The Budapesti Egyetemi Kollégiumi Korpusz (Budapest University Dormitory Corpus), abbreviated as BEKK, is a Hungarian linguistic corpus which has been collected since 2015 in the frameworks of the BEKK research project.  It consists of recorded, transcribed and annotated spontaneous conversations among Hungarian university students who are originally from the countryside but study in the capital, Budapest, and live in dormitories (kollégium in Hungarian, belonging to both colleges and universities, Bachelor and Master’s studies).  The corpus is unique in offering almost 20 hours of spontaneous speech recorded in the dormitory rooms by the participants themselves.

The transcript of the corpus is being uploaded online for open access on this website. See a sample under the menu point “Mutatványok“.  The audio material will be available for research purposes, according to each participant’s consent.

Under “Publikációk“, the publications related to the BEKK project can be found, including some in English. You can find our contact details under “Kapcsolat“.

About the method

Budapest dormitories are typically located in high buildings with several floors, with several rooms along long corridors on each floor.
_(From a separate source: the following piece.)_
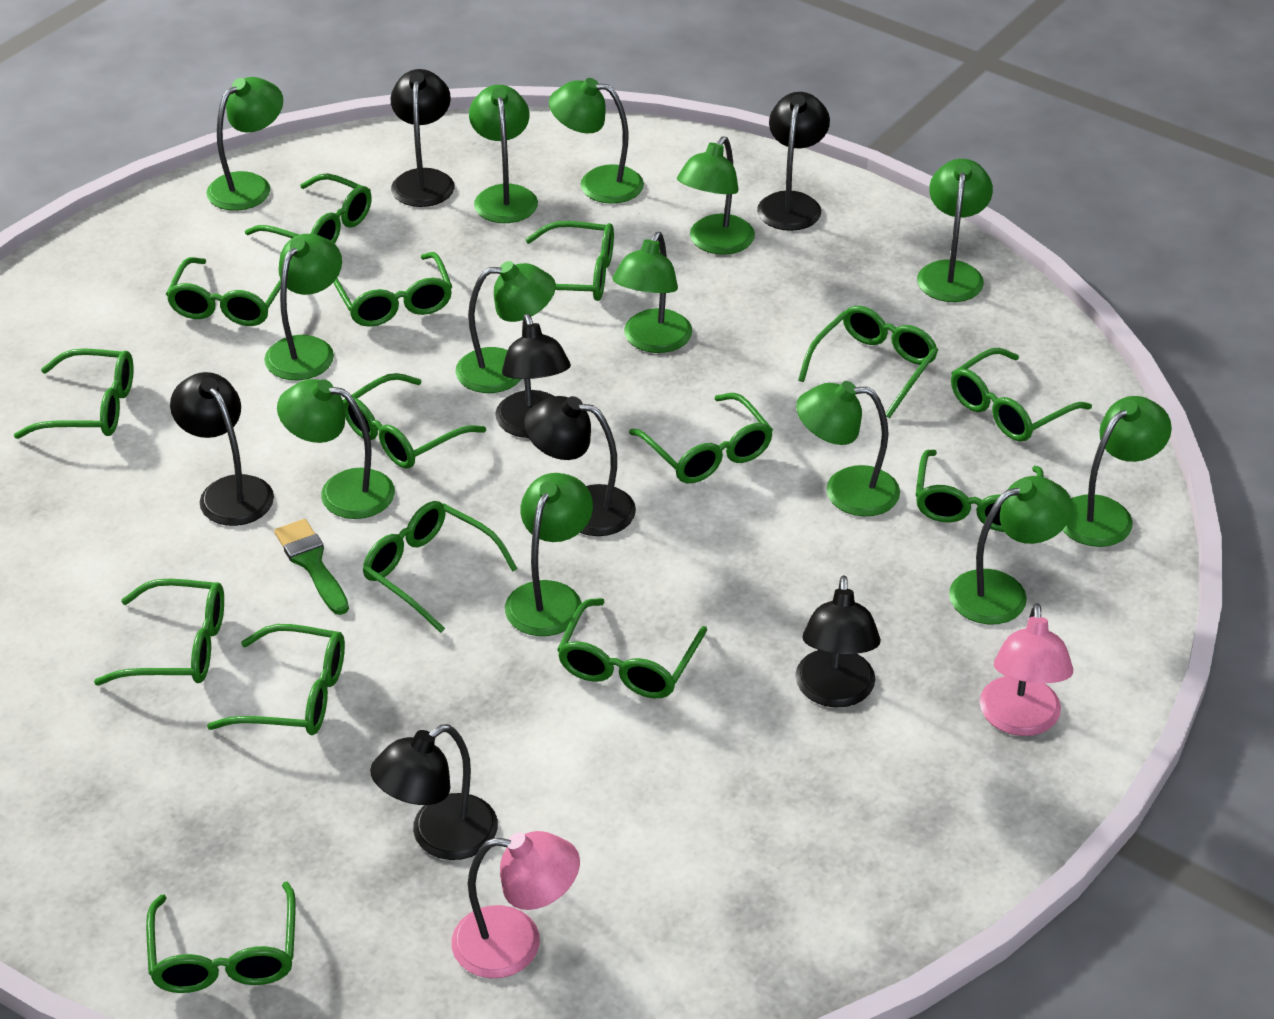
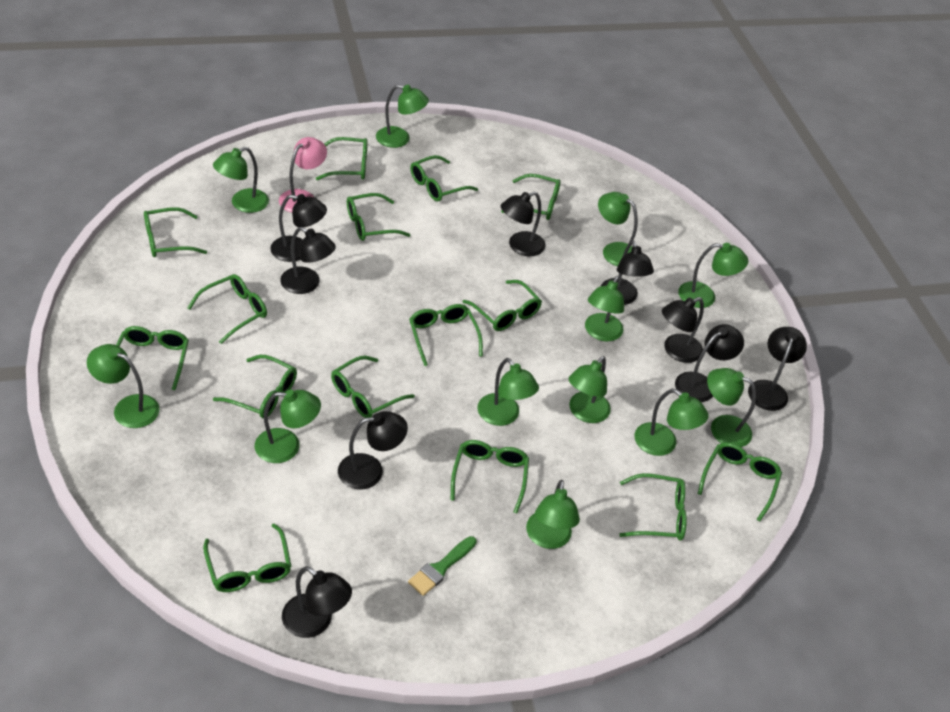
black lamp: 7 -> 9
green lamp: 13 -> 12
pink lamp: 2 -> 1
One room is usually shared by 3–4 students of the same gender, between 18 and 23 years, who have been distributed into rooms randomly by the administration. It means that roommates might not even know each other when the first academic year starts, but they nevertheless spend most weekday nights together in the room,
and many of course become friends. Most students regularly leave the dormitory for
weekends when they visit their families in the countryside.

In order to access linguistic interactions with the least external monitoring possible, the BEKK project involved students from sociolinguistic classes as peer researchers, who contacted various dormitories across Budapest and organized students living there. The peer researchers asked these students to record any conversation taking place in their rooms without anyone involved in the research present, after the written consent of everyone staying in the room. Finally then, even if recorded in more than one piece, we received at least 3-hour-long records of (mostly same-gender) groups of 2–4, from 15 rooms of various dormitories, mostly done by the participants’ own mobile devices. The recordings were transcribed, manually annotated and pseudonymized in a software called Bihalbocs, which synchronizes the transcript with the respective audio excerpt. The annotation was carried out following the primary focus of the BEKK project, namely, the linguistic constructions of the categories of gender, sexuality and
ethnicity.

Furthermore, after the recording period, the peer researchers conducted structured group interviews with the dormitory participants. In these interviews running for 1–1.5 hours, students were asked to discuss dormitory life and language use, as well as short texts dealing with recent Hungarian hot cases connected to anti-Roma racism, sexual abuse on campus, and homophobia in connection with the Budapest Pride Marches.